Authors: Lisa Gardner
“The baby with brown eyes…”
“In real life, yes. But then Charlene’s mother killed it, and Charlene…absorbed…Abigail instead. Protector personality. Charlene isn’t killing sex offenders. Abigail is. Hence a brown-haired, blue-eyed shooter, running around Boston murdering sex offenders, while introducing herself as Abigail. Oh, oh, oh. And the notes within the notes. Maybe tightly wound Abigail, the protector personality, is the one writing
everyone has to die sometime
, in the perfectly formed script, while Charlene, some little piece of her who knows killing is wrong, quickly scrawls the second message,
catch me
. A plea for help. One note with two different messages, representing two different personalities.”
D.D. stared at the young detective. She frowned. Then she stared some more. “I think we just fell into a Lifetime movie.”
Detective O shrugged. “Most fiction starts with a kernel of truth.
Dissociative identity disorder is a recognized and diagnosable psychiatric illness. Besides, do you have any other explanation for the note within the note, let alone a Charlie clone running around Boston shooting pedophiles, then introducing herself as Abigail?”
Come to think of it. “No. I’ll tell you what, why don’t you call Charlene and ask if she’ll kindly return to HQ for a mental health eval? Given how much she currently likes you…”
“Playing nice wasn’t working,” O insisted stiffly.
“Really? When’d you try it?”
“Oh please, this from the Queen of Bitch.”
“Queen of Bitch?”
“Hey, I’d take it as a compliment.”
“Hey, I do. But fact remains, our
strategy
walking into this meeting was to
not
spook the suspect. As co-interviewers, we’re supposed to back each other up, not screw each other over.”
“It worked,” Detective O declared flatly. “She’s starting to break. You heard her—no alibi for last night’s shooting. And hell yes, she feels helpless and wants to rescue other kids and the cops can’t do enough, etc., etc. She wants to tell us. Now it’s just a matter of bringing her to the point where it feels better to tell us exactly what she did than to keep it bottled up inside.”
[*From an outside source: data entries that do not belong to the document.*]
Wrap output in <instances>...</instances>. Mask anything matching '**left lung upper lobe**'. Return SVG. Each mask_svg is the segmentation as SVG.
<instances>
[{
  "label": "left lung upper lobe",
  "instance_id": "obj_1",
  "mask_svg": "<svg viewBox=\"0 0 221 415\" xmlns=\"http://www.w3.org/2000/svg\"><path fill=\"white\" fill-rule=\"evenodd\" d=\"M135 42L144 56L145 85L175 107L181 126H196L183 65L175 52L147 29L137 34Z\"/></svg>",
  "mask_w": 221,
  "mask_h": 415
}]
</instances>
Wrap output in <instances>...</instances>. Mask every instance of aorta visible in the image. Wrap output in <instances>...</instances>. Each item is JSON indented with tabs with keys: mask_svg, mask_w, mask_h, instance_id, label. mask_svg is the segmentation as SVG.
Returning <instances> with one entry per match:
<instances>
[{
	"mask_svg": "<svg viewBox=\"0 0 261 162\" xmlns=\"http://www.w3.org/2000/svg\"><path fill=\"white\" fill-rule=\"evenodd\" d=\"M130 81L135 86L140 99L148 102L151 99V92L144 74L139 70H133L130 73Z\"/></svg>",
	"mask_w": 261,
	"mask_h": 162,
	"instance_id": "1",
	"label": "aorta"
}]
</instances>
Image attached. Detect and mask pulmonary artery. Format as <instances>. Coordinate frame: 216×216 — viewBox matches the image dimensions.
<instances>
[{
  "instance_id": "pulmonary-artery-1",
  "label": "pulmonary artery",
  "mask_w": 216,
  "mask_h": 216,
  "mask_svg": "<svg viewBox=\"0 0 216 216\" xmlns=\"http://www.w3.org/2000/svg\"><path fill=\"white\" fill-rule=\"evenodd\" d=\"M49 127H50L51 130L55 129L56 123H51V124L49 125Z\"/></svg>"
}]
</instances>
“Maybe,” D.D. muttered, less convinced. She picked up a pencil, tapped its eraser on the polished surface of the maple wood table. “If Charlie’s past makes her a killer,” she mused out loud, “then what else in her past makes her a target?”
“What do you mean?”
“I mean we have two investigations leading us to one subject: Charlene Rosalind Carter Grant. Just to keep things confusing, she appears to be the perpetrator of one series of crimes, while being the potential victim of another series of crimes. She shoots pedophiles, while counting down the days to her own murder. There’s a crazy kind of logic there, but I still can’t decipher it.”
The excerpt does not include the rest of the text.